空中で衝突した二つの星…それを地中のマグマへと沈め、一振りの刃として鍛え上げた武器―――白銀の出会い星が閃きます。
レオンの背後。真横。頭上。足元。
空間そのものを穿つような、四連の刺突。
「四星撃!!」
鋭い刺突から遅れて発生した衝撃波が、容赦なく追撃を見舞いました。
それでも、レオンは決して膝を付きません。
「効いたぞ!!」
「ッ!?」
咆哮。
レオンはあえて攻撃を受けきると、振り向きざまに大剣の柄を両手で握り直し、全身を捻りました。
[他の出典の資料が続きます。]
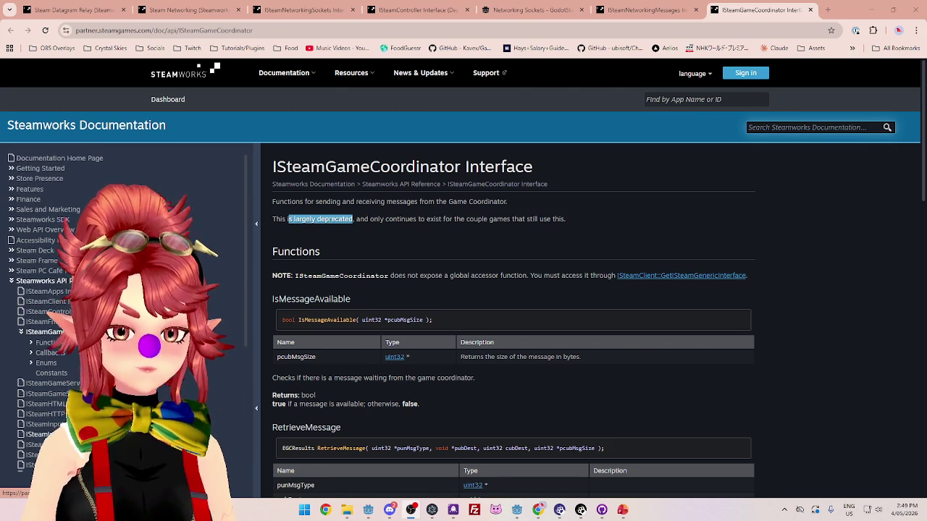
scroll(44, 230, "down", 5)
scroll(43, 435, "up", 5)
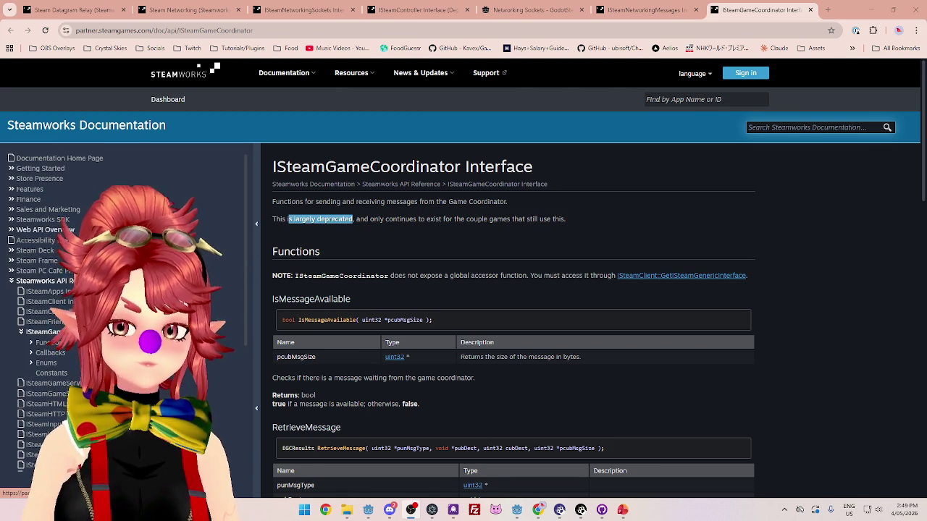
scroll(399, 304, "down", 3)
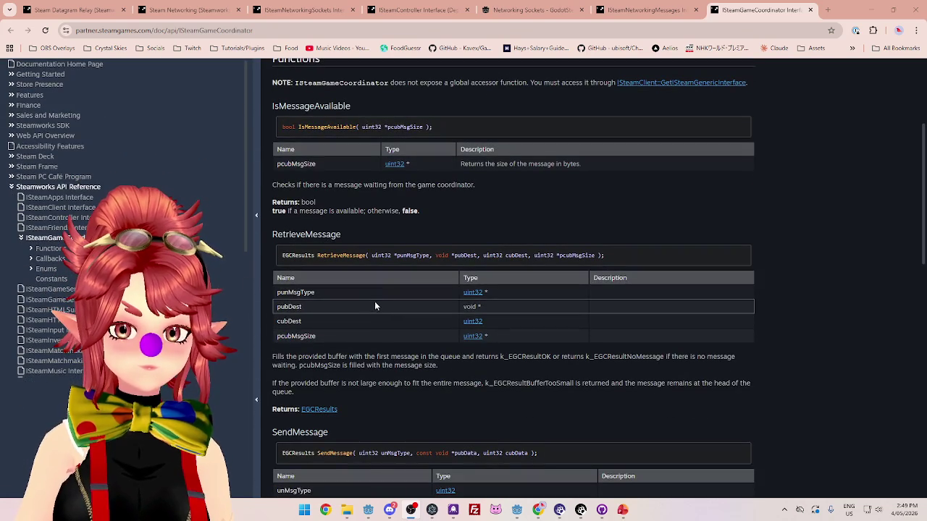
scroll(375, 306, "up", 3)
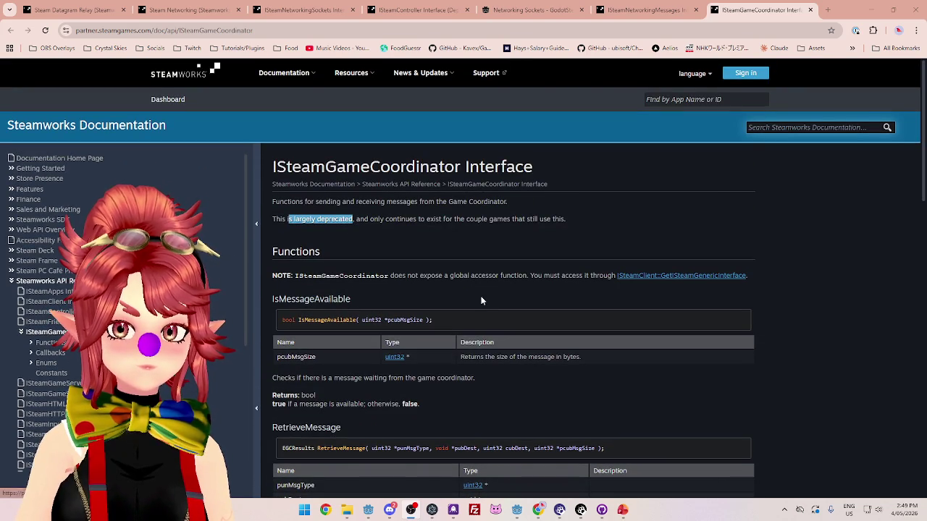
left_click(368, 218)
left_click_drag(357, 218, 548, 226)
left_click(533, 224)
double_click(360, 219)
left_click(462, 218)
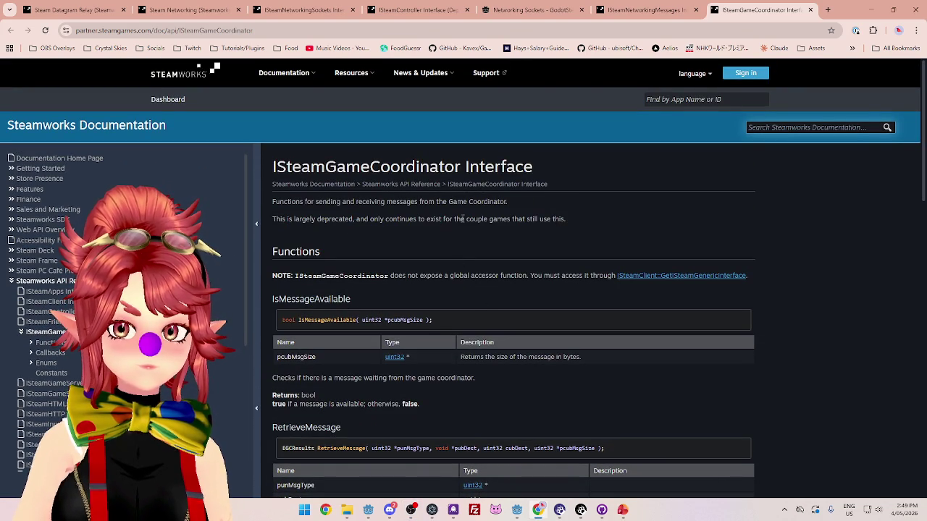
mouse_move(357, 219)
left_mouse_down()
mouse_move(513, 232)
mouse_move(566, 224)
left_mouse_up()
繰り出されたのはもはや剣技などではありません。災害です。
超重量の鉄塊が、暴風の如き唸りを上げて横薙ぎに払われます。
ロロが飛び退こうとした、その時にはもう遅かったのです。
「くっ…!!」
大剣の腹がロロの細剣を強かに打ち据えます。
たったそれだけで、ロロの全身が大きく弾き飛ばされました。
ロロは吹き飛ばされながらも着地し、なお即座に姿勢を立て直します。
ですが、その口元には苦悶が歪みとなって現れていました。
レオンの瞳が細められます。
「どうした、もうおしまいか?」
軽々と持ち上げられた大剣が、都市の中央タワーオブモニュメントと重なりました。
その時です。都市の中央、天を衝く巨大な白い塔が傾きました。
一拍遅れて届いた轟音が街全体を揺るがします。
ロロの無機質な瞳が、ガラスのような静けさを失いました。
「…!勇者様ッ!」
「なに!?待てっ!」
レオンの言葉に、ロロが従うはずもありません。
彼女はすぐさま身を翻し、レオンを大きく迂回しながらその場から離脱しました。
「ちぃっ!」
後を追おうと踏み出した瞬間、レオンの全身を鋭い痛みが突き上げました。
裂かれた傷口が、いまさらのように熱をもって開きます。
額から吹き出る汗を、彼は手の甲で乱暴に拭いました。
肩で息をしながら、傾いた塔を見上げます。
「……なんだ、いったいなにが…」
物陰で待機していた伝令と治療部隊が、レオンの元へと殺到します。
「すぐに治療を!」
「レオン様!ルキウス様が……!」
「なに!」
「いけません!じっとしてください!」
「剣を借りるぞ!」
「あ!待って!」
会話もろくに成立しないまま、レオンは踵を返しました。
借り取った剣を片手に、そのまま広場へ向かって駆け出します。
踏み込むたびに、全身の傷が鈍く脈打ちました。
それでも脚は止めません。
石畳を蹴るたびに、広場の静寂だけが不気味なほど深まっていきました。
ふと、見上げた先を飛び去っていったのはベラトリスの姿でした。